I’ve tried to simplify the problem i’m actually facing as much as possible so i’ll try and illustrate using a ball and urn analogy:
Problem:
There are I different pools of uniquely coloured balls. The balls are sampled from each pool into a single urn such that the probability of x_i balls being sampled from the i^{th} pool is Poisson distributed with rate \lambda. Following this sampling for all I pools, there are now X balls in urn one.
K balls are now sampled with replacement from urn one into a second urn. I now have a vector of counts, k_i for each of the I unique colours.
(I include 0 counts, so no need to condition on k > 0).
Hence, the probability of observing any given i colour k times in the second urn is
p(k) = \sum_{x}^{X} p(k | x) p(x)
I think you would classify this as a compound Poisson-Binomial process (?) where,
x_i \sim Pois(\lambda) and k_i \sim Binom(K, \frac{x_i}{X}) , where X = \sum_{i=1}^{I}x_i
I want to provide a vector of k_i s to STAN and estimate the rate parameter \lambda.
This is the attempt of a custom lpmf function I have written to return the log_prob for p(k):
functions{
real samp_K_Pois_lpmf(int[] ki, real[] lam, int K, int X1, real X2){
// Need two Xs - one for indexing (int) and one for prob (real).
vector[num_elements(x)] lprob;
vector[X1 + 1] log_px; // log_p(x)
real log_pkx; // log_p(ki | x)
vector[X1+ 1] log_pkxxs; // log_p(ki | x) + log_p(x)
real bin_px; // (x/X) - probability of success in Binom.
// Pre-calculate the log_p(x)s to speed up.
for(x in 0:X1){
// Adjust to n + 1 for indexing.
log_px[x + 1] = poisson_lpmf(x | lam);
}
for(i in 1:num_elements(ki)){
for(x in 0:X1){
bin_px = (x/X2);
log_pkx = binomial_lpmf(k[i] | K, bin_pn);
log_pkxxs[x+1] = log_px[x+1] + log_pkx;
}
lprob[i] = log_sum_exp(log_pkxxs);
}
return sum(lprob);
}
}
Questions:
- Assuming i’ve not made any simple maths erorrs - is this the right way to go about coding up this problem in STAN?
- The actual problem i’m tackling has a lot of data points (the vector k_i) - even when pre-allocating the log_p(x)s to save time, I think this is very quickly going to become very slow?
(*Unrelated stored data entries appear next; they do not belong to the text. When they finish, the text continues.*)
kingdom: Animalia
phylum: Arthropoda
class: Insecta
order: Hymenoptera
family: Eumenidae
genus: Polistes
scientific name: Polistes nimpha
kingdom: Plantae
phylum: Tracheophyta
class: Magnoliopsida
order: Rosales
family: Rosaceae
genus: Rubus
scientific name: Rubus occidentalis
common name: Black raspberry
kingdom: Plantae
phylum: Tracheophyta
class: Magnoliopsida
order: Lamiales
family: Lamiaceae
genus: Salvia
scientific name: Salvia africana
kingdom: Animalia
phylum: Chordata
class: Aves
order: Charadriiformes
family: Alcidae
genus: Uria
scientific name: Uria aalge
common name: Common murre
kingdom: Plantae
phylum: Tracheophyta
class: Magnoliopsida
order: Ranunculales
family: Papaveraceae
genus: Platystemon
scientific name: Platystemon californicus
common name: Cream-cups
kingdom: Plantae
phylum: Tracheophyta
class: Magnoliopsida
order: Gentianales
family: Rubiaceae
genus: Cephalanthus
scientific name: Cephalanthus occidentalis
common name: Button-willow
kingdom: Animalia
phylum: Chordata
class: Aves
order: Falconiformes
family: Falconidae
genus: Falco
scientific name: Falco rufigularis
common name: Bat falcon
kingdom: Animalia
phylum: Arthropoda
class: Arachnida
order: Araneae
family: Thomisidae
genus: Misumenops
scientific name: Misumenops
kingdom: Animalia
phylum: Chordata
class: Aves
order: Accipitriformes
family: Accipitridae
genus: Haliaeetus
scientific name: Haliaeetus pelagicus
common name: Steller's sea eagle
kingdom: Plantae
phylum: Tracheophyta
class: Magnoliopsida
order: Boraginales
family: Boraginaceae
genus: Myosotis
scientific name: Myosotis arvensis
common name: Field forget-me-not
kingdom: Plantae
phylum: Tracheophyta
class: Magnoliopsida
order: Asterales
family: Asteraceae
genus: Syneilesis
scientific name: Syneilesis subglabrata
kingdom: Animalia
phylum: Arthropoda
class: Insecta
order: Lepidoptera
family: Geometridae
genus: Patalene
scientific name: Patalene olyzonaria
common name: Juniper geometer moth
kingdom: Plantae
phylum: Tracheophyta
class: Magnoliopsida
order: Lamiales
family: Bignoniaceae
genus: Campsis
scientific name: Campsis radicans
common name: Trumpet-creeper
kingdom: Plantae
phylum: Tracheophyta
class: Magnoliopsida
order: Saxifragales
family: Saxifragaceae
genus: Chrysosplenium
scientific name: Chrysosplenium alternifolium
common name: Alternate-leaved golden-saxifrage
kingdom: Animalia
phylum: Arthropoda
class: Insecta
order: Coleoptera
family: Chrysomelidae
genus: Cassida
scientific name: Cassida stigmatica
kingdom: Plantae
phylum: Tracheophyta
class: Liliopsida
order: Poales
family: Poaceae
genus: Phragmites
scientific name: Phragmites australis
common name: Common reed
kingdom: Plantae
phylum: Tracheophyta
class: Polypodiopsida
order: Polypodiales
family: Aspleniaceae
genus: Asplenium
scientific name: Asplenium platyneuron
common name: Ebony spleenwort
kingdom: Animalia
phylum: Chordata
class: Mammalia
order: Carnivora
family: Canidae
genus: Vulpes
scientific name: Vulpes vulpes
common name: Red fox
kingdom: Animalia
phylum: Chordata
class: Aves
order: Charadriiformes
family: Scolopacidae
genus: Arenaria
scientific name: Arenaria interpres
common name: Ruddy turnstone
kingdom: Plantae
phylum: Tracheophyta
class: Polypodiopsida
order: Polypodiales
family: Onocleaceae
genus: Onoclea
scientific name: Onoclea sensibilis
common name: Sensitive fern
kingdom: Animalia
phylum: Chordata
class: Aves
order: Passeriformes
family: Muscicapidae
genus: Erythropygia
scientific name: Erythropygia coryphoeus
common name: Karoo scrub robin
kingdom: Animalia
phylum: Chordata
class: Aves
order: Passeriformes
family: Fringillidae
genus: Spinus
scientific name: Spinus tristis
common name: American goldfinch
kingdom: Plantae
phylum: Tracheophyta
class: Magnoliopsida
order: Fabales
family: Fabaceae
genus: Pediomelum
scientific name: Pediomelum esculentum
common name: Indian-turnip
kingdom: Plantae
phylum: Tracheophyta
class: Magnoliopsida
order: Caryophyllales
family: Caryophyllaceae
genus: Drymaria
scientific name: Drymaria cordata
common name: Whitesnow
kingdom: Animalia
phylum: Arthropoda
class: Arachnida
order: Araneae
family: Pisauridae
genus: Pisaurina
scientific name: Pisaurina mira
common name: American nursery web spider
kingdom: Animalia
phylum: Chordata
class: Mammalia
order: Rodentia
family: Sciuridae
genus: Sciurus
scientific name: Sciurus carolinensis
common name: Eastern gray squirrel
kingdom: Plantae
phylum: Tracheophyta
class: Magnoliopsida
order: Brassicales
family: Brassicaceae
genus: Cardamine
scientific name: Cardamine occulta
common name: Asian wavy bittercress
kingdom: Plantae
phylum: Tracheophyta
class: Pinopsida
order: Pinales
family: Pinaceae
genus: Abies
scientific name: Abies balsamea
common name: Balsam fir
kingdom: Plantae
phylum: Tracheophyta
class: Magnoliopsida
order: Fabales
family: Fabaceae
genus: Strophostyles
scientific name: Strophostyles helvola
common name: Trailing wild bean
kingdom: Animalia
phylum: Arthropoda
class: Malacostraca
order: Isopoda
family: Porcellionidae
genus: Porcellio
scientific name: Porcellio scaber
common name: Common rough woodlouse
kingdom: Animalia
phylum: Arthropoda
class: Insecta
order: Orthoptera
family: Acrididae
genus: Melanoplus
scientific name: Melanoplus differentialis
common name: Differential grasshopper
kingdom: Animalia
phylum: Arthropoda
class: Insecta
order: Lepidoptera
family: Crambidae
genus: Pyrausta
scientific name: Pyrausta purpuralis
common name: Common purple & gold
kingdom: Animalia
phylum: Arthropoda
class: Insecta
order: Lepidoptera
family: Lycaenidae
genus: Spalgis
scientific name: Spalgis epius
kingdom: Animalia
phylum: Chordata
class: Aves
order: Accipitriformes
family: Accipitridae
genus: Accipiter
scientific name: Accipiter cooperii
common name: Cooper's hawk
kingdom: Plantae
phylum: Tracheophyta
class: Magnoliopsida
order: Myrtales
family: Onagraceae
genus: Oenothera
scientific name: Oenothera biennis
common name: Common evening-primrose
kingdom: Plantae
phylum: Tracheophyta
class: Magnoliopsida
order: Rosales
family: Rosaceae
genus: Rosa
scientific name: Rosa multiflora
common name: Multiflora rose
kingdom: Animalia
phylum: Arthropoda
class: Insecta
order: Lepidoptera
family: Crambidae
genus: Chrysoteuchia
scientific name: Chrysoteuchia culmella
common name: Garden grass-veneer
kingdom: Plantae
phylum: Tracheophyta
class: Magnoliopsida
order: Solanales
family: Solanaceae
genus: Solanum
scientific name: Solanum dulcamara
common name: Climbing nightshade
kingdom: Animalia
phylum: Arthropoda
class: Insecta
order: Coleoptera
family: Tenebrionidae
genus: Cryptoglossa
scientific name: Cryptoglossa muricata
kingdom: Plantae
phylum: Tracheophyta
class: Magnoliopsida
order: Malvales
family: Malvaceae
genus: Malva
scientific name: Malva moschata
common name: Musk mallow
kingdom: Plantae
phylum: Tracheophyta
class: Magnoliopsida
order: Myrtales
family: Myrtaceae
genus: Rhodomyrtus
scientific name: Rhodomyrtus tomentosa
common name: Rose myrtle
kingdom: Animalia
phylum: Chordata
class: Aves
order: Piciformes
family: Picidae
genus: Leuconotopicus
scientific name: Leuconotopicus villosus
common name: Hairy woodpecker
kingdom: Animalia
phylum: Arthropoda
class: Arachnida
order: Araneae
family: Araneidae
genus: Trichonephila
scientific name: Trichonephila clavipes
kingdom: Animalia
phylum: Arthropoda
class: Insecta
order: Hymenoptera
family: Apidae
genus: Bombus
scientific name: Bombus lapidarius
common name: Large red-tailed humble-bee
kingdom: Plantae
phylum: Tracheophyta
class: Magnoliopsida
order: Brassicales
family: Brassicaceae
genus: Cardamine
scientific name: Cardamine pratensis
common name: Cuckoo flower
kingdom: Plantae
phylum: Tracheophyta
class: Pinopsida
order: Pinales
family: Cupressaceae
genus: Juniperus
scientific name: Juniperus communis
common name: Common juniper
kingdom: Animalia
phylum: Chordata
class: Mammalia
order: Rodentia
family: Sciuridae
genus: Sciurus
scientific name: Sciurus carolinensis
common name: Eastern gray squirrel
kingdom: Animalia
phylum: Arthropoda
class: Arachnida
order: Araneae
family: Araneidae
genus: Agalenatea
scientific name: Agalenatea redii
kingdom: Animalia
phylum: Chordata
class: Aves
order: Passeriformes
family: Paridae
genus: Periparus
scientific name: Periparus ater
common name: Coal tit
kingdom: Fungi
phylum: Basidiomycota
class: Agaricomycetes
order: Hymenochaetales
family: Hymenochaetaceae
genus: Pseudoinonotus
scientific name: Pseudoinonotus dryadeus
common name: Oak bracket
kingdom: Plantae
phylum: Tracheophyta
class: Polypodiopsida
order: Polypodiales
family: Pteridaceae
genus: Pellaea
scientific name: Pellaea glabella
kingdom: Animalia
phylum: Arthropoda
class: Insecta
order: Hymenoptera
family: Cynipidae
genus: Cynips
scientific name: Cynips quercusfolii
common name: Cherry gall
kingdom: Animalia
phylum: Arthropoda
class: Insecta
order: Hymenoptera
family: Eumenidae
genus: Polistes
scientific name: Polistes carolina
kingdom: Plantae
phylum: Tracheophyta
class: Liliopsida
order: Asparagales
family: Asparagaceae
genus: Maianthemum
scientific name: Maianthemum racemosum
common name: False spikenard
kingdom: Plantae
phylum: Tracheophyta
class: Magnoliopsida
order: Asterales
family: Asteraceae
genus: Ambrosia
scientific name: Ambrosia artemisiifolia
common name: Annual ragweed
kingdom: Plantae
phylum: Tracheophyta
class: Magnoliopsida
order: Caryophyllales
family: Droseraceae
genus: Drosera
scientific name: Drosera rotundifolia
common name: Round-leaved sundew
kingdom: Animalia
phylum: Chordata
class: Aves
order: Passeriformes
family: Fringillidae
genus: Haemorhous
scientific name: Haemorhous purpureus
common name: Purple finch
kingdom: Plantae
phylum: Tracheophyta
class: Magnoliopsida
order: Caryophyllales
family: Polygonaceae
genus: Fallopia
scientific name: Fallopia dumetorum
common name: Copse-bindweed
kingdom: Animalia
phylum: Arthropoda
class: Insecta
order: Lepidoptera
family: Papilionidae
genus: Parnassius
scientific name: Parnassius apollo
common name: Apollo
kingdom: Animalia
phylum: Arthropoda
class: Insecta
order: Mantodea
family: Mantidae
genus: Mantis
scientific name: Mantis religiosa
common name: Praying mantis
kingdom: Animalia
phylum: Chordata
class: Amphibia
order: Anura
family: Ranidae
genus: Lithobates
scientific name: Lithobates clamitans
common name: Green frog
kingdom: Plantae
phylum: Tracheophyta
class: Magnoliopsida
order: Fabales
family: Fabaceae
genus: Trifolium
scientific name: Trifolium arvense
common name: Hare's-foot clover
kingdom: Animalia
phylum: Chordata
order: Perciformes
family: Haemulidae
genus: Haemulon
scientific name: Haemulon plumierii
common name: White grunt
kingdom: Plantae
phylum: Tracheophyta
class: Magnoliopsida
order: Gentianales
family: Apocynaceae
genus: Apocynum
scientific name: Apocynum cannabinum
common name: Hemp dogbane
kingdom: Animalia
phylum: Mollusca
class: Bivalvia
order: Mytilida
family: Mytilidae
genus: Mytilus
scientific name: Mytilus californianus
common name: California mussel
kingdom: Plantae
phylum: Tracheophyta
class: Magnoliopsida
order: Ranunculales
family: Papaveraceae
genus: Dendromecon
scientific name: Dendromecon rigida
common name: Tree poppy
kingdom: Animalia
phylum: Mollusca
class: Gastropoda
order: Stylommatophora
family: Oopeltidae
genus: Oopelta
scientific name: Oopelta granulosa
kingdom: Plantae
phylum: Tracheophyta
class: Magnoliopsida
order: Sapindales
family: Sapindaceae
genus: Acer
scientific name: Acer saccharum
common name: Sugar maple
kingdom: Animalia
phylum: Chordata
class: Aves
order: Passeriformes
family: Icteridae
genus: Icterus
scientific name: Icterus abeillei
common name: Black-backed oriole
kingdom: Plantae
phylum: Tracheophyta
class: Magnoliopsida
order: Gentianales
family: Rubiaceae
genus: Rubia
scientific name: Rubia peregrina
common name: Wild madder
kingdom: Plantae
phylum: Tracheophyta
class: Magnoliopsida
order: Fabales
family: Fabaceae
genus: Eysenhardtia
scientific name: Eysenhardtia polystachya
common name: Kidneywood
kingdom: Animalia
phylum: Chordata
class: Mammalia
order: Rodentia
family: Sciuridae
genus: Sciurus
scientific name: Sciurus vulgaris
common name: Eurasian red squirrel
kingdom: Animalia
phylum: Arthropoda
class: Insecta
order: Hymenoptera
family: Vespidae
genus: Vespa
- If I have managed to summarise the problem in terms of p.m.fs correctly, and it is going to be very slow, are there any creative ways to get around doing this double for-loop? Or re-framing the problem entirely for efficiency’s sake?
I’m relatively new to both modelling and STAN so don’t hesitate to say if i’ve gone about this in entirely the wrong way/point out any obvious mistakes!
Thanks in advance for any help.
/